Excerpts from a dataset:
============================================================

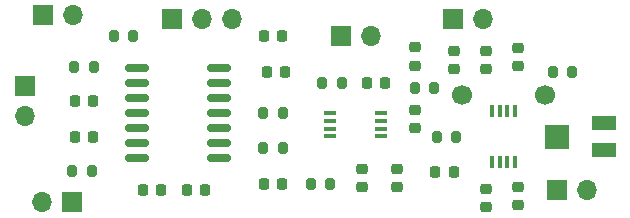
<source format=gbr>
%TF.GenerationSoftware,KiCad,Pcbnew,(6.0.2)*%
%TF.CreationDate,2022-05-27T23:56:07+02:00*%
%TF.ProjectId,EEC_v0,4545435f-7630-42e6-9b69-6361645f7063,rev?*%
%TF.SameCoordinates,Original*%
%TF.FileFunction,Soldermask,Top*%
%TF.FilePolarity,Negative*%
%FSLAX46Y46*%
G04 Gerber Fmt 4.6, Leading zero omitted, Abs format (unit mm)*
G04 Created by KiCad (PCBNEW (6.0.2)) date 2022-05-27 23:56:07*
%MOMM*%
%LPD*%
G01*
G04 APERTURE LIST*
G04 Aperture macros list*
%AMRoundRect*
0 Rectangle with rounded corners*
0 $1 Rounding radius*
0 $2 $3 $4 $5 $6 $7 $8 $9 X,Y pos of 4 corners*
0 Add a 4 corners polygon primitive as box body*
4,1,4,$2,$3,$4,$5,$6,$7,$8,$9,$2,$3,0*
0 Add four circle primitives for the rounded corners*
1,1,$1+$1,$2,$3*
1,1,$1+$1,$4,$5*
1,1,$1+$1,$6,$7*
1,1,$1+$1,$8,$9*
0 Add four rect primitives between the rounded corners*
20,1,$1+$1,$2,$3,$4,$5,0*
20,1,$1+$1,$4,$5,$6,$7,0*
20,1,$1+$1,$6,$7,$8,$9,0*
20,1,$1+$1,$8,$9,$2,$3,0*%
G04 Aperture macros list end*
%ADD10RoundRect,0.225000X-0.225000X-0.250000X0.225000X-0.250000X0.225000X0.250000X-0.225000X0.250000X0*%
%ADD11RoundRect,0.225000X-0.250000X0.225000X-0.250000X-0.225000X0.250000X-0.225000X0.250000X0.225000X0*%
%ADD12RoundRect,0.225000X0.250000X-0.225000X0.250000X0.225000X-0.250000X0.225000X-0.250000X-0.225000X0*%
%ADD13RoundRect,0.200000X0.200000X0.275000X-0.200000X0.275000X-0.200000X-0.275000X0.200000X-0.275000X0*%
%ADD14RoundRect,0.200000X-0.200000X-0.275000X0.200000X-0.275000X0.200000X0.275000X-0.200000X0.275000X0*%
%ADD15R,1.700000X1.700000*%
%ADD16O,1.700000X1.700000*%
%ADD17RoundRect,0.150000X-0.837500X-0.150000X0.837500X-0.150000X0.837500X0.150000X-0.837500X0.150000X0*%
%ADD18R,2.000000X1.300000*%
%ADD19R,2.000000X2.000000*%
%ADD20RoundRect,0.225000X0.225000X0.250000X-0.225000X0.250000X-0.225000X-0.250000X0.225000X-0.250000X0*%
%ADD21R,1.100000X0.400000*%
%ADD22RoundRect,0.218750X-0.218750X-0.256250X0.218750X-0.256250X0.218750X0.256250X-0.218750X0.256250X0*%
%ADD23R,0.400000X1.100000*%
%ADD24C,1.700000*%
G04 APERTURE END LIST*
D10*
%TO.C,C14*%
X95725000Y-119000000D03*
X97275000Y-119000000D03*
%TD*%
D11*
%TO.C,C12*%
X121000000Y-118950000D03*
X121000000Y-120500000D03*
%TD*%
D10*
%TO.C,C4*%
X116725000Y-117500000D03*
X118275000Y-117500000D03*
%TD*%
D12*
%TO.C,C6*%
X118275000Y-108775000D03*
X118275000Y-107225000D03*
%TD*%
D13*
%TO.C,R9*%
X118500000Y-114500000D03*
X116850000Y-114500000D03*
%TD*%
D14*
%TO.C,R8*%
X114975000Y-110400000D03*
X116625000Y-110400000D03*
%TD*%
%TO.C,R1*%
X86000000Y-117400000D03*
X87650000Y-117400000D03*
%TD*%
D15*
%TO.C,J3*%
X83525000Y-104200000D03*
D16*
X86065000Y-104200000D03*
%TD*%
D10*
%TO.C,C10*%
X102500000Y-109000000D03*
X104050000Y-109000000D03*
%TD*%
D17*
%TO.C,U2*%
X91500000Y-108730000D03*
X91500000Y-110000000D03*
X91500000Y-111270000D03*
X91500000Y-112540000D03*
X91500000Y-113810000D03*
X91500000Y-115080000D03*
X91500000Y-116350000D03*
X98425000Y-116350000D03*
X98425000Y-115080000D03*
X98425000Y-113810000D03*
X98425000Y-112540000D03*
X98425000Y-111270000D03*
X98425000Y-110000000D03*
X98425000Y-108730000D03*
%TD*%
D12*
%TO.C,C16*%
X121000000Y-108775000D03*
X121000000Y-107225000D03*
%TD*%
D14*
%TO.C,R6*%
X102175000Y-115500000D03*
X103825000Y-115500000D03*
%TD*%
%TO.C,R5*%
X102175000Y-112500000D03*
X103825000Y-112500000D03*
%TD*%
D10*
%TO.C,C13*%
X102225000Y-106000000D03*
X103775000Y-106000000D03*
%TD*%
D15*
%TO.C,Entrada*%
X82000000Y-110225000D03*
D16*
X82000000Y-112765000D03*
%TD*%
D12*
%TO.C,C15*%
X123725000Y-108550000D03*
X123725000Y-107000000D03*
%TD*%
D15*
%TO.C,J5*%
X108725000Y-106000000D03*
D16*
X111265000Y-106000000D03*
%TD*%
D10*
%TO.C,C2*%
X110950000Y-110000000D03*
X112500000Y-110000000D03*
%TD*%
D13*
%TO.C,R3*%
X91150000Y-106000000D03*
X89500000Y-106000000D03*
%TD*%
D14*
%TO.C,R7*%
X107175000Y-110000000D03*
X108825000Y-110000000D03*
%TD*%
%TO.C,R2*%
X86150000Y-108600000D03*
X87800000Y-108600000D03*
%TD*%
D15*
%TO.C,+/G/-*%
X94475000Y-104500000D03*
D16*
X97015000Y-104500000D03*
X99555000Y-104500000D03*
%TD*%
D12*
%TO.C,C3*%
X115000000Y-113775000D03*
X115000000Y-112225000D03*
%TD*%
D18*
%TO.C,RV1*%
X131000000Y-113350000D03*
D19*
X127000000Y-114500000D03*
D18*
X131000000Y-115650000D03*
%TD*%
D13*
%TO.C,R4*%
X107825000Y-118500000D03*
X106175000Y-118500000D03*
%TD*%
D11*
%TO.C,C9*%
X123775000Y-118735000D03*
X123775000Y-120285000D03*
%TD*%
D15*
%TO.C,J4*%
X86000000Y-120000000D03*
D16*
X83460000Y-120000000D03*
%TD*%
D15*
%TO.C,J8*%
X127000000Y-119000000D03*
D16*
X129540000Y-119000000D03*
%TD*%
D14*
%TO.C,R10*%
X126675000Y-109000000D03*
X128325000Y-109000000D03*
%TD*%
D20*
%TO.C,C1*%
X103775000Y-118500000D03*
X102225000Y-118500000D03*
%TD*%
D21*
%TO.C,U1*%
X107850000Y-112525000D03*
X107850000Y-113175000D03*
X107850000Y-113825000D03*
X107850000Y-114475000D03*
X112150000Y-114475000D03*
X112150000Y-113825000D03*
X112150000Y-113175000D03*
X112150000Y-112525000D03*
%TD*%
D22*
%TO.C,L2*%
X86212500Y-111500000D03*
X87787500Y-111500000D03*
%TD*%
D20*
%TO.C,C11*%
X93500000Y-119000000D03*
X91950000Y-119000000D03*
%TD*%
D15*
%TO.C,J6*%
X118225000Y-104500000D03*
D16*
X120765000Y-104500000D03*
%TD*%
D11*
%TO.C,C7*%
X110500000Y-117225000D03*
X110500000Y-118775000D03*
%TD*%
D12*
%TO.C,C5*%
X115000000Y-108500000D03*
X115000000Y-106950000D03*
%TD*%
D23*
%TO.C,U3*%
X123475000Y-112350000D03*
X122825000Y-112350000D03*
X122175000Y-112350000D03*
X121525000Y-112350000D03*
X121525000Y-116650000D03*
X122175000Y-116650000D03*
X122825000Y-116650000D03*
X123475000Y-116650000D03*
%TD*%
D11*
%TO.C,C8*%
X113500000Y-117225000D03*
X113500000Y-118775000D03*
%TD*%
D22*
%TO.C,L1*%
X86212500Y-114500000D03*
X87787500Y-114500000D03*
%TD*%
D24*
%TO.C,Salida*%
X126000000Y-111000000D03*
X119000000Y-111000000D03*
%TD*%
M02*

</source>
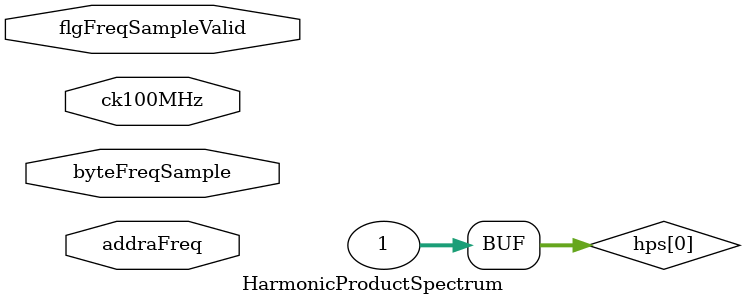
<source format=v>
`timescale 1ns / 1ps

module HarmonicProductSpectrum (
    input wire ck100MHz,
    input wire flgFreqSampleValid,
    input wire [9:0] addraFreq,
    input wire [7:0] byteFreqSample
);
    parameter N = 1024; //FFT size
    parameter HARMONICS = 4;

    // Power spectrum buffer
    reg [31:0] power_spectrum [0:N-1];
    
    // Array of addresses
    reg [9:0] addressArray [0:N-1];

    // Harmonic Product Spectrum buffer
    reg [31:0] hps [0:N/HARMONICS-1];
  
    reg [31:0] max_hps = 0;
    reg [9:0] max_frequency;

    integer i, n;
    
    initial begin
        for (i = 0; i < N/HARMONICS; i = i + 1) begin
            hps[i] = 1;
        end
        i = 0;
    end

    always @(posedge ck100MHz) begin
        if (flgFreqSampleValid) begin
            power_spectrum[i] <= byteFreqSample;
            addressArray[i] <= addraFreq;
            i = i + 1;
        end 
    end
    
    always @(posedge ck100MHz) begin
        // Compute Harmonic Product Spectrum
        for (i = 1; i < N/HARMONICS; i = i + 1) begin
            for (n = 1; n <= HARMONICS; n = n + 1) begin
                hps[i] <= hps[i] * power_spectrum[i * n];
            end 
            if (hps[i] > max_hps) begin
                max_hps <= hps[i];
                max_frequency = addressArray[i];
            end
        end    
        $display("max frequency: %0d", max_frequency);       
    end

endmodule

</source>
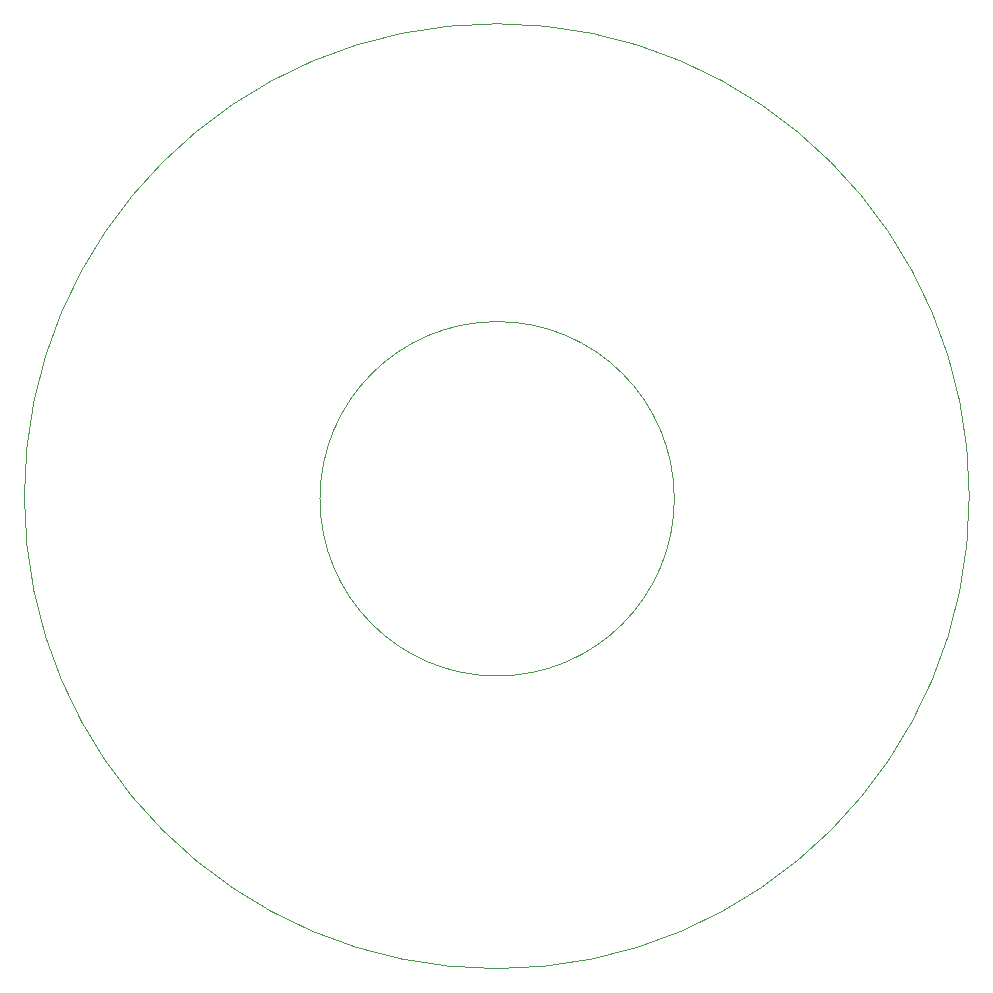
<source format=gm1>
G04 #@! TF.GenerationSoftware,KiCad,Pcbnew,(5.1.6)-1*
G04 #@! TF.CreationDate,2020-09-10T18:56:50+07:00*
G04 #@! TF.ProjectId,Kicad_Valve-hardware,4b696361-645f-4566-916c-76652d686172,rev?*
G04 #@! TF.SameCoordinates,Original*
G04 #@! TF.FileFunction,Profile,NP*
%FSLAX46Y46*%
G04 Gerber Fmt 4.6, Leading zero omitted, Abs format (unit mm)*
G04 Created by KiCad (PCBNEW (5.1.6)-1) date 2020-09-10 18:56:50*
%MOMM*%
%LPD*%
G01*
G04 APERTURE LIST*
G04 #@! TA.AperFunction,Profile*
%ADD10C,0.120000*%
G04 #@! TD*
G04 APERTURE END LIST*
D10*
X250000000Y-100000000D02*
G75*
G03*
X250000000Y-100000000I-15000000J0D01*
G01*
X274972120Y-99782940D02*
G75*
G03*
X274972120Y-99782940I-40000000J0D01*
G01*
M02*

</source>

============================================================

• To-do item
Reply with one number, the count of lines in the data that contain "FileFunction".

• Task result
2